Document passage:
How Culture Fosters Organizational Health

Companies that understand and draft their culture with purposeful intention have an outsized advantage for creating a place where people want to work and flourish. This leads to substantially higher employee satisfaction and engagement.  Essentially, they have a much healthier organization. Culture is the first block in the Strategy Whiteboard for a reason.  The company’s culture lays the groundwork for everything the company does. How people make decisions, solve problems, interact with each other, and set goals all stems from the company’s cultural roots.

Culture Should be Intentional

Culture exists in every company regardless if you cultivate it with intention or let it emerge on its own. Similar to an unmanaged and over-weeded garden, letting culture develop freely without guidance will leave your company riddled with unwanted behaviors, mistrust, self-interested actors vying for personal gain, and many other dysfunctional attributes that choke the workplace of life and vitality. In contrast, being explicit with the type of culture you want and actively developing it will create a healthy organization that is better equipped to respond to change, outpace competition, innovate, and overcome challenges with vigor and durability.

Company Culture Forms Around a Cause

Creating culture is all about setting expectations and living by them. You need to set expectations for why the company exists, what it values, and how the people within it should interact. Starting with why a company exists, a healthy organization has a clear and inspiring purpose for its existence. At Blendification, we call this your Statement of Cause. You may also recognize related forms such as a mission statement or a core purpose statement. Regardless what you end up calling it, the important thing to achieve here is a compelling reason why people should care about your company’s success. A strong Cause should motivate employees, foster goodwill and respect from customers, and if manifested, create a positive impact on the communities your company touches. This will unify your people in a way no other strategic or operational objective can. That is key to a healthy organization. All companies will eventually face trials and tribulations. Plans will fail. Goals will be missed. And success will be eluded. If a company bases its purpose solely on superficial objectives centered around revenue targets and profitability, then you will never rally your employees to reach new heights. Bonuses and financial incentives may be sufficient to drive short-term bursts of effort, but they will not endure for long. Eventually, people that aren’t driven by something bigger than themselves will burn out and look for fulfillment elsewhere.

Given problem 1:
Select every line of the records that contains the string "kern", matching case exactly.

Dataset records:

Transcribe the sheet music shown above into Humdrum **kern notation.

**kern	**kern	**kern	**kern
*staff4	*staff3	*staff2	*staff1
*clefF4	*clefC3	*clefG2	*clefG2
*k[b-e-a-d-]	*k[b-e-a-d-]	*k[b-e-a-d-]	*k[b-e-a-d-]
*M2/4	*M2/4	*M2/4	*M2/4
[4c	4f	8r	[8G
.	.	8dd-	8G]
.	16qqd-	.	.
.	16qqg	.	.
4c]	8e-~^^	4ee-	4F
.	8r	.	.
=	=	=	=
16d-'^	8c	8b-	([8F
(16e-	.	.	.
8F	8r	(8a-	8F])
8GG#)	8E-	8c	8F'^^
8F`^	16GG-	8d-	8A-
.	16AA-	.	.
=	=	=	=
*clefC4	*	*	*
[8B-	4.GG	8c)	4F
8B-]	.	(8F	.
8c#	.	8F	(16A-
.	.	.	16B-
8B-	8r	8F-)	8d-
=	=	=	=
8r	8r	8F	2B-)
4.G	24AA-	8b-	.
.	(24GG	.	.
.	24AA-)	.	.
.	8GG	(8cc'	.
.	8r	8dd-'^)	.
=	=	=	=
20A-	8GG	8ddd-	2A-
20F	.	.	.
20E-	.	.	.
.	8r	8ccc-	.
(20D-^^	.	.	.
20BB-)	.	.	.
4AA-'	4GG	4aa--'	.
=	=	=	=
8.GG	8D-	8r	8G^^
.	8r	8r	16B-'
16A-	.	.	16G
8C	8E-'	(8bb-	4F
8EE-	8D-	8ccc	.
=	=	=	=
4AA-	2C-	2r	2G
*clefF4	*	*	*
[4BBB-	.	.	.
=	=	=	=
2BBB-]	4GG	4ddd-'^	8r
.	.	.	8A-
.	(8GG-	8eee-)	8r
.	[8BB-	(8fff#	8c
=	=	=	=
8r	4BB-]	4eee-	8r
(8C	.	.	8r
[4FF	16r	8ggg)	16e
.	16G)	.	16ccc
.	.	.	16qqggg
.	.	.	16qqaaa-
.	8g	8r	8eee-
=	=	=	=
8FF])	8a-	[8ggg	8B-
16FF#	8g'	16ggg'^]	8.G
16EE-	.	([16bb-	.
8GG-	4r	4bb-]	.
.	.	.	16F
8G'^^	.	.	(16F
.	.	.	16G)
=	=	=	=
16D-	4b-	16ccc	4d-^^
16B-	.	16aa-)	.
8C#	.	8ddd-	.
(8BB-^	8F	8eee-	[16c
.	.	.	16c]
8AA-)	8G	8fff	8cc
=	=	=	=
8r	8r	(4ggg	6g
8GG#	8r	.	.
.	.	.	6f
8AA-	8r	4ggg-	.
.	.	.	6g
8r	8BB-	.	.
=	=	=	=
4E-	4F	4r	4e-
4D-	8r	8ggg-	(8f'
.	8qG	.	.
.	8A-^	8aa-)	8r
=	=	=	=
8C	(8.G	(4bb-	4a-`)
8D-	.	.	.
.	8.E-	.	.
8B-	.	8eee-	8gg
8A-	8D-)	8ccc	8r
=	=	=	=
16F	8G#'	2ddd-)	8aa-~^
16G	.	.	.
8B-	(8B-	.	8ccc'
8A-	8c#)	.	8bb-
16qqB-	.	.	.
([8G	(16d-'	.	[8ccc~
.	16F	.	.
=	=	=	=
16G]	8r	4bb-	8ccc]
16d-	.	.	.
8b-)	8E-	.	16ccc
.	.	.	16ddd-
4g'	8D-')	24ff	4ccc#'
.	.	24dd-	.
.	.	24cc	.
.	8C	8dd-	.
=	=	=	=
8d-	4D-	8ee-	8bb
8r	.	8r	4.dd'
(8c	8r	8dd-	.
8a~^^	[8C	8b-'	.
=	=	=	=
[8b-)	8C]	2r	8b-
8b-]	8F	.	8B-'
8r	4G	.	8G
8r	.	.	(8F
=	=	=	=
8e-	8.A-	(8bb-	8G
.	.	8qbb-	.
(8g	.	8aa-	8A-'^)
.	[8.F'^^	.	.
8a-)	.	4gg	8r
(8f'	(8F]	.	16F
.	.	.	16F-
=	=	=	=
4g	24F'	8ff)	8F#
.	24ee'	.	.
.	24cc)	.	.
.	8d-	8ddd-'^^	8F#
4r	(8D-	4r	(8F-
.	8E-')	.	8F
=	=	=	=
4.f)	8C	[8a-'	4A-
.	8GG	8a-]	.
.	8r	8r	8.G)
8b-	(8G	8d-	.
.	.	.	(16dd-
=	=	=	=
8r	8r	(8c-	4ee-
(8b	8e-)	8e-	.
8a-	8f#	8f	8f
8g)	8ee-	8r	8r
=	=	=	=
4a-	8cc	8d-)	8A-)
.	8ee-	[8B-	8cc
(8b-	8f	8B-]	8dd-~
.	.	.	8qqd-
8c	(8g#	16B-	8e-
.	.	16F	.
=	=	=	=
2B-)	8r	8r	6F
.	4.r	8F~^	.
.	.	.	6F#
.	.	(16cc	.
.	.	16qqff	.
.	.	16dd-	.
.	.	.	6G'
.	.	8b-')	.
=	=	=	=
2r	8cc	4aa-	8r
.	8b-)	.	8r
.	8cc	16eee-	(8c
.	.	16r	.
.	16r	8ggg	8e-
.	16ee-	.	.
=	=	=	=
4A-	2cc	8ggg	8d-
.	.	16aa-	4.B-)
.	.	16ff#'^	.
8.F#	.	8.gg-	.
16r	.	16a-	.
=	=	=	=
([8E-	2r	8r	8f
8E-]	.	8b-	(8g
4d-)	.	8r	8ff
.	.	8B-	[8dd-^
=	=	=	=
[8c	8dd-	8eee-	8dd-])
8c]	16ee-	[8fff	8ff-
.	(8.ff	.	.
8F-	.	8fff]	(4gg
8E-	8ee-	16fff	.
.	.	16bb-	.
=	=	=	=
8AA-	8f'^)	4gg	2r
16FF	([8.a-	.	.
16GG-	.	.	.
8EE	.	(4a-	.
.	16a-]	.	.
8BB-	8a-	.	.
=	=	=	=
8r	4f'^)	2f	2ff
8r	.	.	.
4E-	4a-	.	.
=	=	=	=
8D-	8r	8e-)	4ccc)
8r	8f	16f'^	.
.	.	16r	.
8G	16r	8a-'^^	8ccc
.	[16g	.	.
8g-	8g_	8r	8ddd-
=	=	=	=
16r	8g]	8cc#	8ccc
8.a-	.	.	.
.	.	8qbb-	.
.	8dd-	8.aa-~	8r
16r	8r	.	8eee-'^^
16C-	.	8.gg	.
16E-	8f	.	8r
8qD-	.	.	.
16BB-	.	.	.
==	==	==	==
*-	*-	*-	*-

Given problem 2:
In the passage on organizational culture, switch "groundwork" to "foundation" and write out the section starting with "How Culture Fosters" and going on through "company’s cultural roots.".

Right answer 1:
Transcribe the sheet music shown above into Humdrum **kern notation.
**kern	**kern	**kern	**kern

Right answer 2:
How Culture Fosters Organizational Health

Companies that understand and draft their culture with purposeful intention have an outsized advantage for creating a place where people want to work and flourish. This leads to substantially higher employee satisfaction and engagement.  Essentially, they have a much healthier organization. Culture is the first block in the Strategy Whiteboard for a reason.  The company’s culture lays the foundation for everything the company does. How people make decisions, solve problems, interact with each other, and set goals all stems from the company’s cultural roots.